Resort finansów zastanawia się obecnie również nad reformą minimalnego wynagrodzenia medyków. Główny ekonomista Federacji Przedsiębiorców Polskich Łukasz Kozłowski wylicza w money.pl, że gdyby podwyżki dotyczyły tylko medyków na etatach, kosztowałoby to budżet ok. 8 mld zł. Z kolei w najdroższej opcji (z podwyżkami dla wszystkich medyków, także na kontraktach), koszt wzrósłby do 17 mld zł.
"Rozważany jest wariant podwyżek, zgodnie z którym etatowcy w ochronie zdrowia dostaliby podwyżki takie jak wzrost średniej płacy, czyli ponad 14 proc., a kontraktowcy o co najmniej poziom inflacji", tłumaczy money.pl. Takie podwyżki kosztowałyby budżet państwa około 7 mld zł.

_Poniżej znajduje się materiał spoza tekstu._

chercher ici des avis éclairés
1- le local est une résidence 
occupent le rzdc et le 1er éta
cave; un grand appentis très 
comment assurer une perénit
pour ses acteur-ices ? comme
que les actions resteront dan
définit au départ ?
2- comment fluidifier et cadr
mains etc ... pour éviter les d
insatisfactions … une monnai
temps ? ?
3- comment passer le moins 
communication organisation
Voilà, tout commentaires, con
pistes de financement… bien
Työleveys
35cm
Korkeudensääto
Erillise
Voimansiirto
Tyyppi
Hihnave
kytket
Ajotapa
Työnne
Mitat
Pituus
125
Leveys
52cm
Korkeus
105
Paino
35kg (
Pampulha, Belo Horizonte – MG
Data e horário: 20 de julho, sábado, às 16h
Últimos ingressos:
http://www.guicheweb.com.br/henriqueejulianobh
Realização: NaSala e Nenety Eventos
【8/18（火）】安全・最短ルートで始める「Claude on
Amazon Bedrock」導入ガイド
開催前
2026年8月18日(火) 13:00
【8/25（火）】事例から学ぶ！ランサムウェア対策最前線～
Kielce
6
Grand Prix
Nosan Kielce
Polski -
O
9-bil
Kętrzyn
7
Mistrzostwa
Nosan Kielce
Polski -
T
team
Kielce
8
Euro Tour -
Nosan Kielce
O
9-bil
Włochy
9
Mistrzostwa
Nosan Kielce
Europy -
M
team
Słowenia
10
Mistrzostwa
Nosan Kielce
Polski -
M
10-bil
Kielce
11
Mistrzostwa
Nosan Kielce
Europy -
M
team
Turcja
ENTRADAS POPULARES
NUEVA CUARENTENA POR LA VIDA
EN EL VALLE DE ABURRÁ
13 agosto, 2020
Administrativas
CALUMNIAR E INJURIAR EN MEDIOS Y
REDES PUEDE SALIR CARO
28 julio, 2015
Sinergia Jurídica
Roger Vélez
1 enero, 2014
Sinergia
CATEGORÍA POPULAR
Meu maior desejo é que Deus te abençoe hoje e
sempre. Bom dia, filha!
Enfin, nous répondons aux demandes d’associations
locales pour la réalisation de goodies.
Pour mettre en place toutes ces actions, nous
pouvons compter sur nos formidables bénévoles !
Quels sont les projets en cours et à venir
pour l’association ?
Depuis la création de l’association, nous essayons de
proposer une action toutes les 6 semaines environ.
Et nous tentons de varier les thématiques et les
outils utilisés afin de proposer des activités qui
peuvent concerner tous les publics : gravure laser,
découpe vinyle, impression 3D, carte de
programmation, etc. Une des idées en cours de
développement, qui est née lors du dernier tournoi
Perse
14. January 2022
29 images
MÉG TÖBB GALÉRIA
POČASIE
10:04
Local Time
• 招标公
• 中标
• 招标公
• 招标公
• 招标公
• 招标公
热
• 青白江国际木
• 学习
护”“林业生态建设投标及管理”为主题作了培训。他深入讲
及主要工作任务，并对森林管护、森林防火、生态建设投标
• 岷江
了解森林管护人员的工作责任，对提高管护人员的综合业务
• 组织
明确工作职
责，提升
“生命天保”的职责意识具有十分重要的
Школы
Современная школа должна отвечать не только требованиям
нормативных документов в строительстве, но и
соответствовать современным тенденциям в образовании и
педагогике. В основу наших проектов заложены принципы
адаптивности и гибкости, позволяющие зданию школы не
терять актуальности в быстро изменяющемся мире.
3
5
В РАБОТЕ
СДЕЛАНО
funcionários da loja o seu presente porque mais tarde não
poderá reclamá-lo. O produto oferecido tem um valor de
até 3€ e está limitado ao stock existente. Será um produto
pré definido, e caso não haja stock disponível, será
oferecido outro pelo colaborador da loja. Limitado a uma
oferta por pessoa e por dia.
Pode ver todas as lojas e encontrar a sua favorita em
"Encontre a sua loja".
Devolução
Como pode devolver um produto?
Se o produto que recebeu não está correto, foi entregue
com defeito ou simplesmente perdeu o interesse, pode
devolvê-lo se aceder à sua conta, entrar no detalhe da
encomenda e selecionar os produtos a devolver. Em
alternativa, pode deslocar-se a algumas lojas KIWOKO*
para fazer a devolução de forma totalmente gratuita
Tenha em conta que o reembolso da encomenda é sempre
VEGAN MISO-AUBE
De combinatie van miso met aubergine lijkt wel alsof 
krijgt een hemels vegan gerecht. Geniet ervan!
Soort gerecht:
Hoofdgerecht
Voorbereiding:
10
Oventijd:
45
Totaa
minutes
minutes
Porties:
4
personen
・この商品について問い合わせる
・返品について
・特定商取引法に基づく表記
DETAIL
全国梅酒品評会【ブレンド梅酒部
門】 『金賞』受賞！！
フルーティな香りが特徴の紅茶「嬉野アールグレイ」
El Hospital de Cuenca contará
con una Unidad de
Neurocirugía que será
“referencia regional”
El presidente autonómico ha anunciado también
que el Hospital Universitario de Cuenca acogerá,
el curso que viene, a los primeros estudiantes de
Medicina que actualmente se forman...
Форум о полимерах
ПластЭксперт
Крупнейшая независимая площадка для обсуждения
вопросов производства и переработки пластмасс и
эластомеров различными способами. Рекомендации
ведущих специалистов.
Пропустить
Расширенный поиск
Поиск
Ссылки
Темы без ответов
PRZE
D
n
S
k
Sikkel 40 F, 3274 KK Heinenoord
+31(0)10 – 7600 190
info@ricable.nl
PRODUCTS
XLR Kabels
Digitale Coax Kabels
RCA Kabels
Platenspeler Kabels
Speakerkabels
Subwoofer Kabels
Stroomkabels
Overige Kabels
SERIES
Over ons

Ostateczną decyzję w tej sprawie podejmie minister zdrowia Izabela Leszczyna: "To będzie problem - albo zwiększy się luka w finansach NFZ, albo zwiększy niezadowolenie uczestników systemu, szpitali i lekarzy - mówi Kozłowski w serwisie. Rozmowy z Radą Dialogu Społecznego w tej sprawie mają ruszyć po wakacjach.
W ustawie podwyżkowej w ostatnim czasie wprowadzono jednak zmiany. Płace miałby wzrosnąć w myśl innego wskaźnika, a także od początku roku, nie od lipca, jak pierwotnie planowano. Zdaniem Kozłowskiego, zmiana wskaźnika wzrostu płac jest nieunikniona, bo "obecny wzór destabilizuje budżet, żeby zapewnić jego realizację, trzeba by podnosić składkę zdrowotną o 0,75 pp. co rok".
Każdy z obecnie rozważanych scenariuszy najpewniej spotka się z oporem, a przeciwnicy korekty pomocy mogą szukać właśnie u prezydenta elekta.
"Jeszcze dzień przed wyborami w zasadzie nawet związki zawodowe były przychylnie nastawione do zmiany ustawy podwyżkowej, ale od poprzedniego poniedziałku mamy inną dynamikę po ich stronie" - zauważa rozmówca money.pl z obozu rządowego.
Problemem jest także fakt, że koszty podwyżek dla medyków co roku będą wyższe, co zdaniem ekspertów powoduje niedoszacowanie budżetu NFZ już na początku każdego kolejnego roku oraz narastanie luki finansowej.
Według szacunków Federacji Przedsiębiorców Polskich "luki w NFZ wyniosą około 15-16 mld zł" w 2025 roku.